Overview of the process

  • Prepare your software;
  • Deploy your software to the CVMFS repository;
  • Prepare for job submission;
  • Submit your job(s).

A worked example

Here we will demonstrate the full process of deploying and running software with CVMFS using a Python script and some sample CERN@school data. All of the code is available via the GridPP GitHub repository - please feel free to adapt and modify for your own needs!

Prepare your software

In order to get your software running on the grid, you'll need to bundle it up into a tarball (.tgz) so that it's ready to upload to the RAL CVMFS stratum-1 server. This tarball will need to include the scripts, executables and libraries you need, all compiled to run on a 64-bit SL6 machine. For convenience, we have provided an example using Python in the GridPP GitHub repository cvmfs-test-001-00-00. You can get this with:

$ cd $CVMFS_UPLOAD_DIR # choose a suitable location for this.
$ wget https://github.com/gridpp/cvmfs-test-001-00-00/archive/master.zip -O cvmfs-test-001-00-00-master.zip
$ unzip cvmfs-test-001-00-00-master.zip
$ rm cvmfs-test-001-00-00-master.zip
$ tar -cvf cvmfs-test-001-00-00.tgz cvmfs-test-001-00-00-master/

This contains:

  • process-frame.py: a simple Python script to process a frame of CERN@school Timepix data, either uploaded with the job or retrived from a Storage Element (SE);
  • lib: some pre-compiled Python libraries for non-standard Python modules used by process-frames.py.

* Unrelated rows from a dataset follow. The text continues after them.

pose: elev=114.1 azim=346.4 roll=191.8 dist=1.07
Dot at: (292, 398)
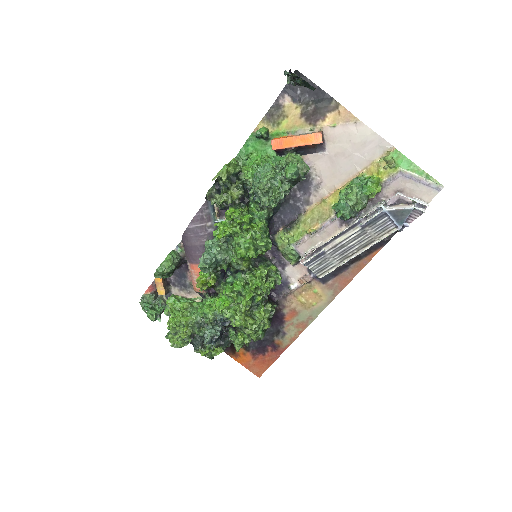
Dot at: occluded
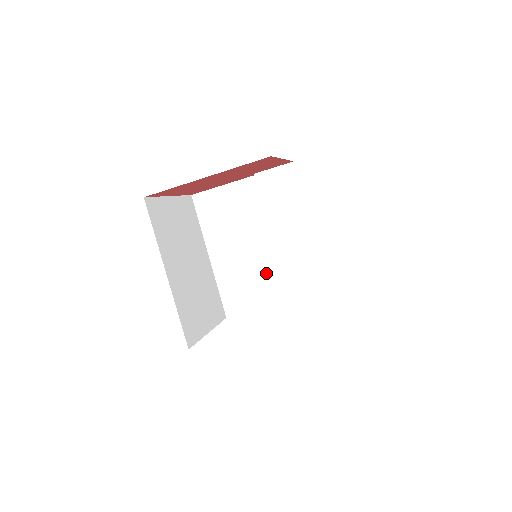
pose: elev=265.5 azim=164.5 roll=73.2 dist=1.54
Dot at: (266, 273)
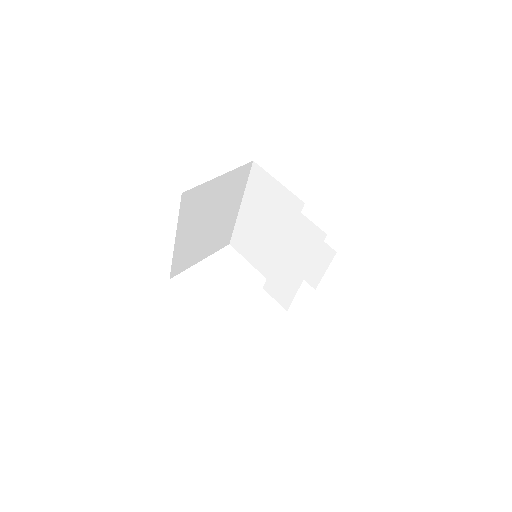
Dot at: (267, 254)
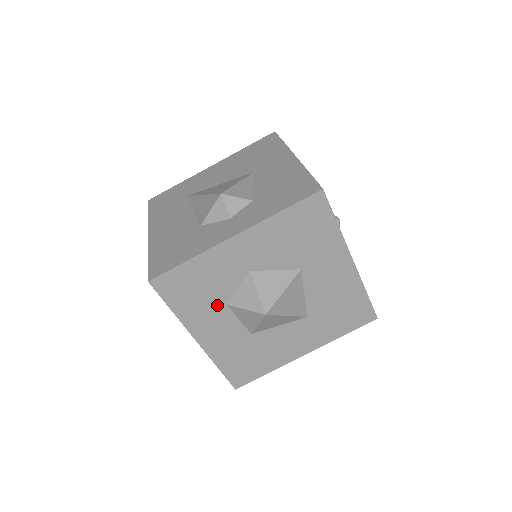
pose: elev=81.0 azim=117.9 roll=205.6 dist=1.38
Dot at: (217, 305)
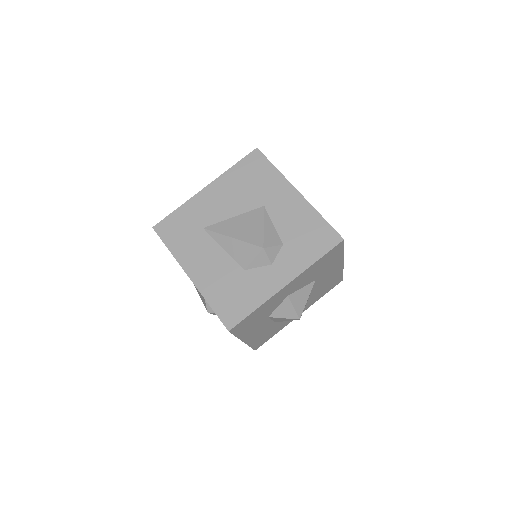
Dot at: (263, 320)
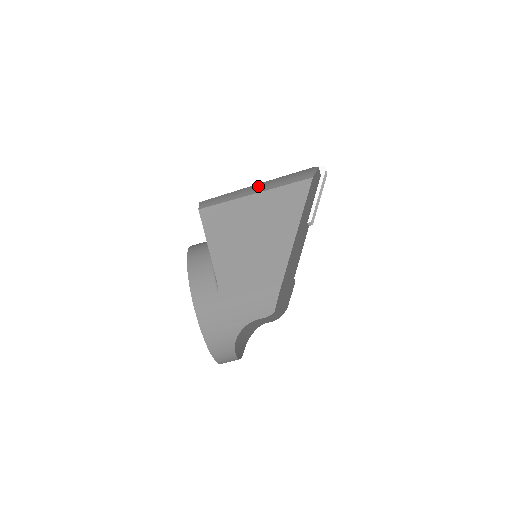
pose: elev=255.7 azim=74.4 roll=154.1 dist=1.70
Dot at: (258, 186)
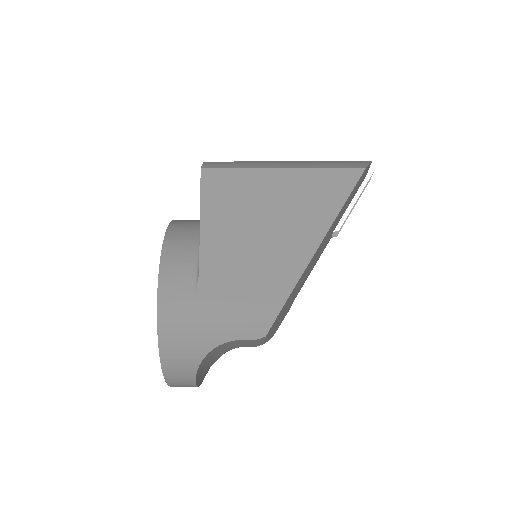
Dot at: (288, 162)
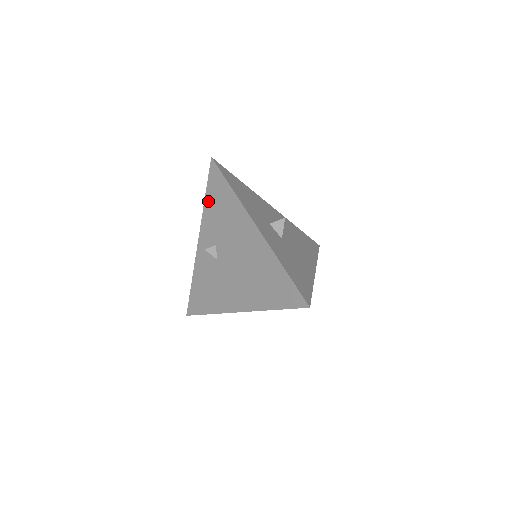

The idea is that process-frame.py will run remotely on the grid, using the non-standard Python libraries supplied with the CVMFS repository. This saves having to install the modules on each Computing Element (CE) every time you want to run a grid job. You will need to do compile and supply the libraries you need when assembling your own tarballs.

File permissions

Note: all files uploaded to the repository should have permissions o+r and directories should have permissions o+rx. You can do this with the following commands:

$ find ./  -type d -exec chmod go+rx {}
$ find ./  -type f -exec chmod go+r {}

If your bundle contains any non-readable files, it will not publish.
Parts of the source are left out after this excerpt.